The irony of the situation should be enough to raise your eyebrows. While our government must borrow from China to finance our own leviathan, we are being asked to help pay some of Europe’s. The common sense answer to the bailout question is an obvious “no,” but economists and politicians usually opt for expediency instead of rational thinking.

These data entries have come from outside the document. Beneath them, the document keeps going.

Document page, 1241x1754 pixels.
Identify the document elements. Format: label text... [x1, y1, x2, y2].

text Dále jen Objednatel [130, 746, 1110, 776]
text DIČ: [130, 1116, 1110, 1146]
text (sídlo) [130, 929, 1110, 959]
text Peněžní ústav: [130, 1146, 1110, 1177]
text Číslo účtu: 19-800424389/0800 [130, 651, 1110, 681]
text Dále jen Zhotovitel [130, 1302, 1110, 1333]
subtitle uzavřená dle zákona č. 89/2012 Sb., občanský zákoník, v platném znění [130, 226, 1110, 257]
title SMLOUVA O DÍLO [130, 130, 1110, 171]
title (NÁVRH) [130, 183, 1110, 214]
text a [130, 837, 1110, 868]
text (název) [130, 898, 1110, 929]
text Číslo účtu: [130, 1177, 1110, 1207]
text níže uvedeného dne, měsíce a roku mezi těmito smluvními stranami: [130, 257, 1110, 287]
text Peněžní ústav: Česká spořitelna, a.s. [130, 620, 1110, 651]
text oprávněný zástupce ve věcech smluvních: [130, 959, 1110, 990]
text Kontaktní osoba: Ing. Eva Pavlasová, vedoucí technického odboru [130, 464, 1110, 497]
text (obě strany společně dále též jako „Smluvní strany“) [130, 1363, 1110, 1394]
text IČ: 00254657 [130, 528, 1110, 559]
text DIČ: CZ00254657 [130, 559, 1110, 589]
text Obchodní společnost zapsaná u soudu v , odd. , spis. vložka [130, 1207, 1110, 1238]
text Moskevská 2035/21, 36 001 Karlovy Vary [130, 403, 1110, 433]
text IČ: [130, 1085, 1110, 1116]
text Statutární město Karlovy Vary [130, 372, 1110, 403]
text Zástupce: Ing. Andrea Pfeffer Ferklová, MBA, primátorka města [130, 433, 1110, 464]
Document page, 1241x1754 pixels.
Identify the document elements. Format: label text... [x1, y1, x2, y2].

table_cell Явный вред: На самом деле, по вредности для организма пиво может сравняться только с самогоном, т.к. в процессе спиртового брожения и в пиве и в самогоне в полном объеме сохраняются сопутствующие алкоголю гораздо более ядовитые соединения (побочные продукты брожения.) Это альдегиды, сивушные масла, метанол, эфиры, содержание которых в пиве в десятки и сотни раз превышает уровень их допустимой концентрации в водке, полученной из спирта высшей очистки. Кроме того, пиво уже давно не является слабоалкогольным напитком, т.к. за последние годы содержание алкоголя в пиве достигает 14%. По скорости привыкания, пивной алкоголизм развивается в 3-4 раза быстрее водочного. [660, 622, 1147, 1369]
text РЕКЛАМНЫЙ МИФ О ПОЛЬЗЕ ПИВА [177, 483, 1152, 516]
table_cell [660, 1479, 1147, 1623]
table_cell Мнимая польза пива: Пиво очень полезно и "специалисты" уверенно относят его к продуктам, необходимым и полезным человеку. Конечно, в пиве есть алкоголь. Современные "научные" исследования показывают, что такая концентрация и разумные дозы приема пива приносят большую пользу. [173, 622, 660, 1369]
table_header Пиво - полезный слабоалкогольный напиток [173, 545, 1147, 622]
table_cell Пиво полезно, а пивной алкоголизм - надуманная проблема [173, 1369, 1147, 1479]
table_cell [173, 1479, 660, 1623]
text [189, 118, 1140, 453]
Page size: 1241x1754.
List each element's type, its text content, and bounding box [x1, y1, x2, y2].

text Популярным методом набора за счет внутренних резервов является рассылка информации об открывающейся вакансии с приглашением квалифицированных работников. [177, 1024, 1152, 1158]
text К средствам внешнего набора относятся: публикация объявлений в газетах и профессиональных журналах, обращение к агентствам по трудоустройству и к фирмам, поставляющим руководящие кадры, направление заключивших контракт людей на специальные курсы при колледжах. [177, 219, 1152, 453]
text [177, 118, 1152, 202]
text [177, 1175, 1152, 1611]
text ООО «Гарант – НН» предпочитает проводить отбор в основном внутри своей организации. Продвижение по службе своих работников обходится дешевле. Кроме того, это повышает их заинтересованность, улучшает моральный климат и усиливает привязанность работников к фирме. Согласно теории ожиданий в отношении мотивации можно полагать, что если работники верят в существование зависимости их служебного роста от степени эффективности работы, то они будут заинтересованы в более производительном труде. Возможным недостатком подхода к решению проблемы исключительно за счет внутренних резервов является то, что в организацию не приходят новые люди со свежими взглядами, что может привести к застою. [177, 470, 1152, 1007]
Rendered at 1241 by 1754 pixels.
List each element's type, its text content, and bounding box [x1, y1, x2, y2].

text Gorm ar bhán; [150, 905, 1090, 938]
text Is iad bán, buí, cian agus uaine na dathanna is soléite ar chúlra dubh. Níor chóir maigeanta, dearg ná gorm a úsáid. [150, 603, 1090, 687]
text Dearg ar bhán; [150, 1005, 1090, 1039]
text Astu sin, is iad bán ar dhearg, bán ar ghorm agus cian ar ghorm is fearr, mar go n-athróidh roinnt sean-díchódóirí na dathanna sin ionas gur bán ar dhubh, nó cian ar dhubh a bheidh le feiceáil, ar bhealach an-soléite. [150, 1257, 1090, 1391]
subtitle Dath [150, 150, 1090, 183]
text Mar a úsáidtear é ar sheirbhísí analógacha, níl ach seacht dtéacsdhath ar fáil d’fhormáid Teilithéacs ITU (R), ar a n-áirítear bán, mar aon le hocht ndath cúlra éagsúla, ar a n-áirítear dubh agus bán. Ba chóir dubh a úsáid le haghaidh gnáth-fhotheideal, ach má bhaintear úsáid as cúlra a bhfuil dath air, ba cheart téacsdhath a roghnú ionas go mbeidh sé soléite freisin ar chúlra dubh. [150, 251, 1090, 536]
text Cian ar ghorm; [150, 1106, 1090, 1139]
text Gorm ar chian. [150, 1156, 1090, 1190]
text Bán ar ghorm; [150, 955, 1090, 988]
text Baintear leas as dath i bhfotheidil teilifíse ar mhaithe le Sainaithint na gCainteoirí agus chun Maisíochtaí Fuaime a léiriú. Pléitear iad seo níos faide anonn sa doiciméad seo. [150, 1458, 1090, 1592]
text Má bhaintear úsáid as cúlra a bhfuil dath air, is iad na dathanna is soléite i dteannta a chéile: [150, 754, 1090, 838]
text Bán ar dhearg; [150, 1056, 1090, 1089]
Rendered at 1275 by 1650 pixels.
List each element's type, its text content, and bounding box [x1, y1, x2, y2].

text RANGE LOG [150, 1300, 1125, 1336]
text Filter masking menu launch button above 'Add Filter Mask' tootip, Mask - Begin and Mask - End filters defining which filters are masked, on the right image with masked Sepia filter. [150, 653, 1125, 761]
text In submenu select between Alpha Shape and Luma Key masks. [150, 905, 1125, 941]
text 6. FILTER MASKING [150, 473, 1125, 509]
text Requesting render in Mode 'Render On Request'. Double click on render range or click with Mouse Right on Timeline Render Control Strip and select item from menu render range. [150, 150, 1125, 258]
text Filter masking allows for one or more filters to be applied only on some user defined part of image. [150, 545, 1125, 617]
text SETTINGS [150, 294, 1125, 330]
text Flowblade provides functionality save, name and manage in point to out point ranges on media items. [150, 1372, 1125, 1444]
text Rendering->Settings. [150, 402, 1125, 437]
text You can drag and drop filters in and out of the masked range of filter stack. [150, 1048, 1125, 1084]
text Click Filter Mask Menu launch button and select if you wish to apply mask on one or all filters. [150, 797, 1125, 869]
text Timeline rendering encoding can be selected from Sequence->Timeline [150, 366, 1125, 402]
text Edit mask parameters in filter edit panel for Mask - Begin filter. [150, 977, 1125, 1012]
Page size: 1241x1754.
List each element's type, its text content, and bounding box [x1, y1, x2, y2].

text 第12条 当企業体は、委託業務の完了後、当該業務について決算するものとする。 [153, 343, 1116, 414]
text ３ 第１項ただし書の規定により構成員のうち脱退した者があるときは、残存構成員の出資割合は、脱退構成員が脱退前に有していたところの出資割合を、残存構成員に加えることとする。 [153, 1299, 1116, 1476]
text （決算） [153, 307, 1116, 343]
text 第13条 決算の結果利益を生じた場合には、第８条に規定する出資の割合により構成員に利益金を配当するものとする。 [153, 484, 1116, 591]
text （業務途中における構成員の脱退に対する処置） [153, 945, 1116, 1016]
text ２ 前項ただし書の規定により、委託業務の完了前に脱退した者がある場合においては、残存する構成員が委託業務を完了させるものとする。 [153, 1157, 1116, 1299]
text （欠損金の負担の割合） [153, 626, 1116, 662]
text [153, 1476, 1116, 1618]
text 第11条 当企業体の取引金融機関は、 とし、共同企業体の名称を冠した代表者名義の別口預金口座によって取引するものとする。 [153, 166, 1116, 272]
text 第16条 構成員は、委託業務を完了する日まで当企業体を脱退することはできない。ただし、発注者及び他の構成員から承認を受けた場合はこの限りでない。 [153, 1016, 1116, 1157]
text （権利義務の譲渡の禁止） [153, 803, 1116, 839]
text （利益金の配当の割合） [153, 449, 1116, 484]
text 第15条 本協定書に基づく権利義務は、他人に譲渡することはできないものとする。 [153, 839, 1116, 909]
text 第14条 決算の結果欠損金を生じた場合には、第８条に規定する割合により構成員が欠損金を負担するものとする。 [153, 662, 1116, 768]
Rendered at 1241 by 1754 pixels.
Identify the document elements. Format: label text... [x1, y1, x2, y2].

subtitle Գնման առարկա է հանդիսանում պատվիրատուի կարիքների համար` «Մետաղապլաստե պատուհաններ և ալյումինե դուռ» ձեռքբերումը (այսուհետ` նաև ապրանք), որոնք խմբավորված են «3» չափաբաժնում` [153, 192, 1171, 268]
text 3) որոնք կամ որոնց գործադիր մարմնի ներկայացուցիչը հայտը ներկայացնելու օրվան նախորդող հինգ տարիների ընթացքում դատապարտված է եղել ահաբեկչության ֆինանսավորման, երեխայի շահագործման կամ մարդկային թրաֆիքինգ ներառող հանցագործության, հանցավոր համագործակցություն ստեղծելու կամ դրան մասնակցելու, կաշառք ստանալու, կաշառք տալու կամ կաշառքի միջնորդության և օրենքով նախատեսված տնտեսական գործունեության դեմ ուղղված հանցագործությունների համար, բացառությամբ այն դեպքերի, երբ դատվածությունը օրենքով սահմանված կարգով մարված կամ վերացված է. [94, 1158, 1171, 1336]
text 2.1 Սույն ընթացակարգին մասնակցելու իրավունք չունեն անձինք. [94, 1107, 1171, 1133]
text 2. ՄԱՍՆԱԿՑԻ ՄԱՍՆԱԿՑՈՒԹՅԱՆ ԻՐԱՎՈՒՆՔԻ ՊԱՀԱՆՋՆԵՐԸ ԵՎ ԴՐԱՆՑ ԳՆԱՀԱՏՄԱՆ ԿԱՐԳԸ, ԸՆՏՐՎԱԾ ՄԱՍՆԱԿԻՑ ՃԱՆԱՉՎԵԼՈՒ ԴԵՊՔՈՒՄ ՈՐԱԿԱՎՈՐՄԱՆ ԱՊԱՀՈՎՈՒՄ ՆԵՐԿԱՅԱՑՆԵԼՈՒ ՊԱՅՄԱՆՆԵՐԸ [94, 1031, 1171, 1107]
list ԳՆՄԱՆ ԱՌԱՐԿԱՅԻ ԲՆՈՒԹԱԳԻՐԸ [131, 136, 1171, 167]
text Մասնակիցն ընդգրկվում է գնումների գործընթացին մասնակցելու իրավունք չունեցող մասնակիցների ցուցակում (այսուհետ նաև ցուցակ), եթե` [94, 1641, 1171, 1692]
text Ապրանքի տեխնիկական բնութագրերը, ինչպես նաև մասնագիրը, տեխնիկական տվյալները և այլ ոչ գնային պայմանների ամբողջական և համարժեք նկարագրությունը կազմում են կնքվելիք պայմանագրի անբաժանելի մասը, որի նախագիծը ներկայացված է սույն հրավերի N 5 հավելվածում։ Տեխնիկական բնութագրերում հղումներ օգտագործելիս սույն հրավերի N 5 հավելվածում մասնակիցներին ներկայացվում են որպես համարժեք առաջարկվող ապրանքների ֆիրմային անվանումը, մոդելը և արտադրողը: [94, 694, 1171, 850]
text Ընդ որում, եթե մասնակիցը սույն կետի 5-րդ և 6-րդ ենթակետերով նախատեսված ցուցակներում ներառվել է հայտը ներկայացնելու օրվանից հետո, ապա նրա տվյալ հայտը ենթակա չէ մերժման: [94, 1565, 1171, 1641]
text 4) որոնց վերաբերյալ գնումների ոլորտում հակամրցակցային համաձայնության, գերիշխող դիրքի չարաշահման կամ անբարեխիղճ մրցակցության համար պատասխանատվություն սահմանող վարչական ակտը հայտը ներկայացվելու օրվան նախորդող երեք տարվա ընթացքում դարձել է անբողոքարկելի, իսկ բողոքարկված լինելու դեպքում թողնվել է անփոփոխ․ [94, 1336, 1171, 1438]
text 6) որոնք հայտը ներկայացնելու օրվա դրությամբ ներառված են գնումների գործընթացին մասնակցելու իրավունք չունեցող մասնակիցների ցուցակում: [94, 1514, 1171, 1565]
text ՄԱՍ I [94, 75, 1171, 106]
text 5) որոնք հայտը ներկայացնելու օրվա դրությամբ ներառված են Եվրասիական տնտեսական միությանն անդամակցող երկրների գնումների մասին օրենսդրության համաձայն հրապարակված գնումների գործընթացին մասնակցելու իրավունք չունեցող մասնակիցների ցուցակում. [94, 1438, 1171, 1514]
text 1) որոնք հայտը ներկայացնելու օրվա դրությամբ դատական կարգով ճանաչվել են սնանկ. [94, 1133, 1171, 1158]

There’s a simple lesson to be learned here. A common currency is a horrible idea because it fosters a predicament economists call “moral hazard,” an arrangement where one party in a contract can benefit at someone else’s expense.  Health insurance is a good example of moral hazard. Individuals with low health insurance copays are more likely to visit the doctor for marginal ailments, thereby shifting some of the unnecessary medical costs to others in the pool. Each individual decries the system but has an incentive to abuse it. A certain amount of moral hazard is unavoidable, but socialism breeds it in massive quantities. Its effects are destructive, as we see in Europe.

When each nation has its own currency, the strength or weakness of the currency will depend on government and economic factors within the nation. Exchange rates can fluctuate and to punish those that are fiscally irresponsible. But when nations share a currency, their politicians have an incentive to game the system to their own advantage. Of course, member nations “agree” to follow certain guidelines designed to eliminate the moral hazard, but these are not airtight, as evidenced by the financial chaos on Europe. When Europe’s central planners originally promoted the Euro, they set the stage for the current crisis. It was only a matter of time.

Unfortunately we are experiencing the same type of problem in the U.S. States that overspend turn to the federal government for help, which directly or indirectly must come from other states that are more fiscally responsible. Liberals are happy to oblige, thereby creating greater dependency on Washington and ensuring more irresponsibility in the future. Of course, the root of this problem can be traced to Washington’s ability to churn out more dollars, but this angle has already been addressed in previous posts.

Whether it’s Italy or California, governments should be held accountable for their actions and must be required to make the tough decisions necessary to balance their own books. Bailouts simply breed more of the very behavior we are trying to eradicate. The antidote for moral hazard is personal responsibility, and it’s high time we got a good dose of it.

3 thoughts on “Moral Hazard and the EU

  1. Amen, John.
    Perfectly stated, as usual.
    I would also submit that this moral hazard has wrought terrible results with regard to the member states, which have steadily ceded their own sovereignty to the central governing
    authority. (This applies equally to the EU and the US.)

  2. THIS POST IS BS. ALL OF THE EU COUNTRIES ARE INTERDEPENDENT. THE US AND EUROPE ARE INTERDEPENDENT, SO IS CHINA. WE’RE ALL IN THIS BOAT TOGETHER. IF WE DON’T HELP EACH OTHER WE WILL ALL GO THE WAY OF DICTATORS AND MASS POVERTY. WE HAVE A RESPONSIBILITY TO HELP. IT WILL BE US WHO NEEDS THE HELP ONE DAY.

  3. No, Jerry, ALL of the EU countries are NOT “interdependent.” Some of them are simply dependent, while others (namely, Germany and the UK) are expected to continue facilitating said dependency. Why should they when there’s NO reasonable expectation of ROI?